И вот в конце девяностых один мой знакомый военный журналист возил российских генералов по Германии. «Вот тут должен был быть мой штаб», — говорил один. «Вот по этому мосту мы должны были соединиться с дивизиями генерала НН и совершить бросок через Рейн», — лирически вспоминал другой. Третий рассказывал немецким коллегам тоже нечто соответственное.
«Золотой памятник!» — негромко пробурчал немецкий военный, отойдя в сторонку. Журналист переспросил — какой памятник, кому? «Золотой памятник Горбачеву! — сказал немец. — В каждом немецком городе!»
Уверен, что кто-то очень патриотичный, прочитав эти строки, зашипит: «Ага… предатель… нас боялись… а теперь нас не боятся»
Пусть его пошипит. Желательно за закрытой дверью с надписью WC.
Но шутки в сторону.
К моменту, когда Горбачев стал Генсеком ЦК КПСС, то есть Владыкой полумира, советское военное превосходство в Европе достигло шестикратного размера. Плюс к тому мы разместили там ядерное оружие небольшой дальности. Все было готово к тому, чтобы генералы соединились на упомянутом мосту и форсировали Рейн. Кажется, на выход к Ла-Маншу отводилось около суток. Ну, или чуть побольше.
Деятели военно-промышленного комплекса с обеих сторон пребывали в детской уверенности, что войны все равно не будет. Зато заказов — хоть отбавляй.
Михаил Сергеевич, однако, понимал — риск возрастает с каждым часом. Слишком много людей смотрят друг на друга в бинокли. Одно неверное движение, и щелкнет пружина ядерного зонтика. А вот тут даже самые резвые не успеют смыться в Вальпараисо или Новую Зеландию. А кто чудом успеет, тот проживет еще года полтора — пока не докатится ядерное облако с севера. Поэтому главная реформа Горбачева — это устранение советской военной угрозы — и, соответственно, угрозы ответного удара.
Можно, конечно, задним числом ругать Михаила Сергеевича. Вот, дескать, Западную группу войск можно было бы выводить из Европы медленнее, чуть ли не побатальонно. Выторговывая деньги и политические условия. Возможно, мы сейчас имеем меньше, чем могли бы иметь. Но мы все равно в выигрыше. НАТО расширяется? Да, неприятно. Но это — вместо войны и смерти.

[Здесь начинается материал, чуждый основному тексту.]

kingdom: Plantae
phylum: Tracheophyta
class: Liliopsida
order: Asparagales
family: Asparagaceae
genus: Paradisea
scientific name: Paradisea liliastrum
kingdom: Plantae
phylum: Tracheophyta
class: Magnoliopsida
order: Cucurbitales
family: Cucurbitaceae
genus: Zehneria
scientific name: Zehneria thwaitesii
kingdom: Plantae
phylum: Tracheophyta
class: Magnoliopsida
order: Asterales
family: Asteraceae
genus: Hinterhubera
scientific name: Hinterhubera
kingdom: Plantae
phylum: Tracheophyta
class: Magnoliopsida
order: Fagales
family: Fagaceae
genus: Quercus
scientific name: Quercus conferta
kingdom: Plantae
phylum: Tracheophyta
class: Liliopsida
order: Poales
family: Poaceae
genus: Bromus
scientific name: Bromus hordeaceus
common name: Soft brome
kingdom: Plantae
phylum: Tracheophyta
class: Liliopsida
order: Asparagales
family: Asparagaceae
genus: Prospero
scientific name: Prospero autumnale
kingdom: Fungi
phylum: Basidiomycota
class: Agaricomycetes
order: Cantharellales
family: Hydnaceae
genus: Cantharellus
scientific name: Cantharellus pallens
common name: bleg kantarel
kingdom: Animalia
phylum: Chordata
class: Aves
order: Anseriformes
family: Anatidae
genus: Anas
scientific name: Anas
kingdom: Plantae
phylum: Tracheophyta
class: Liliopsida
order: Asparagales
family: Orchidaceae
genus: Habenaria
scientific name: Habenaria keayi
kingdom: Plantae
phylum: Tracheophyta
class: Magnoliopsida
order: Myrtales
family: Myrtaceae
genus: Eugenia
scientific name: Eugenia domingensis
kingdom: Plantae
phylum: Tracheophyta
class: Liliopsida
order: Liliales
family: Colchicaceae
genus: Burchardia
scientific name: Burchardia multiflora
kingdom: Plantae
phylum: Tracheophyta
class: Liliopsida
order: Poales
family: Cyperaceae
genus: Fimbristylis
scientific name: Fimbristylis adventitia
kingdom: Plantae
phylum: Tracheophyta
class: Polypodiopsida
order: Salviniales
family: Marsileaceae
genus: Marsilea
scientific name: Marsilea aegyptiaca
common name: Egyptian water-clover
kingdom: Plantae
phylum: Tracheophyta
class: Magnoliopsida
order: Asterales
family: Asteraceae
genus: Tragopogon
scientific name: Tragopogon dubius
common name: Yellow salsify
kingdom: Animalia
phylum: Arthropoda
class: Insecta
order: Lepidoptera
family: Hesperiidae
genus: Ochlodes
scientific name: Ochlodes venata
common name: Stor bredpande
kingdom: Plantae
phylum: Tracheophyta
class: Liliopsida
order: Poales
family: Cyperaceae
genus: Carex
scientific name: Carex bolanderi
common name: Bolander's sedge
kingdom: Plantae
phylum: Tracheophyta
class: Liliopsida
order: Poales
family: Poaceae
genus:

Но как, как вести реформы в России? С чего начать в изолгавшемся, никому и ничему не верящем обществе?
Новых рецептов не было. А из старых русских рецептов, более чем столетней давности, был один, верный и благородный, — гласность. То есть свобода печати, информации, свобода дискуссий, свобода критики.
Гласность смела, смыла, смяла все планы перестройки страны. Гласность узаконила антикоммунизм, национализм, сепаратизм. Оказалось, то, о чем можно говорить, писать, расклеивать листовки, уже нельзя запретить. Совсем по Ленину — идея, овладев массами, стала материальной силой.
Эта сила расколола страну по всем возможным линиям. На казахов и узбеков, на ретроградов и прогрессистов, на западников и почвенников.
Никакой референдум не мог остановить процесс, который пошел.
Помните?
Однако ретроградов, совков, коммунистов осталось немало. Они попытались устроить переворот. У них не вышло. Горбачев вернулся из Фороса в чужую страну. Но он еще был Президентом СССР, каковая страна номинально существовала. У Горбачева были спецслужбы — не думаю, что все они были уже безоговорочно верны Ельцину. У Горбачева была армия — по крайней мере, ее часть.